How to fprot a n00b's tarball
by Sunny Kalsi on 03 May 2006
Despite being a technical person, and liking Linux for all it's technical abilities, I've often been both impressed and miffed at it's usability. Impressed because of the speed at which these issues are fixed. D-Bus and Beagle most recently, but also things like udev, hotplug, and the event architectures. The freedesktop and xorg projects have also been pivotal in making the desktop more usable, interoperable, and... well... pretty.
I'm miffed because there's still a long way to go, and there's some pretty small things holding the whole experience back. One of those things is the new xorg server. It's become more modular, and Ubuntu at least is now giving xorg out in little chunks, but it still uses a conf file to configure it.
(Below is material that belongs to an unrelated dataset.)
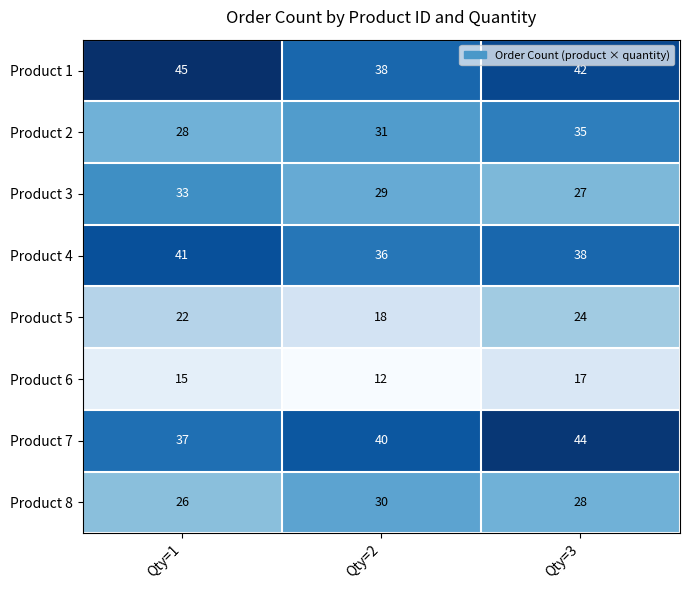

At how many categories does at least one series exceed 14?

3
Granted, the conf file is slowly being reduced in size, and a lot more of the settings are auto-detected, but there's still often reason to stop the X server, change some setting, and start it again.
One of the examples here is the mouse & keyboard, and maybe other things. And by that I mainly mean the mouse. I've always been envious of the windows users who can plug in a USB mouse and it works. I have to plug it in and restart X. Understandably, it's not often that you have to plug in a new mouse and have to get it to work instantly, but there's absolutely no reason why a mouse shouldn't be plug & play. The new evdev driver should (I think) combat this, but upon installation at my work PC evdev crashed my computer. WTF!?
The other problem I have is sound cards. In Debian specifically, sound cards are all started as a service, and they refuse to stop if they're being used. So, if you add a sound card and want to restart the alsa-sound service, you have to stop everything from using the sound card. This is not only unnecessary, it's tougher than it sounds. Gnome tends to start the esd daemon, which keeps your sound card occupied for as long as you're logged in.
Point is, Linux is really bloody good at being user friendly now, so the little things are starting to become more annoying.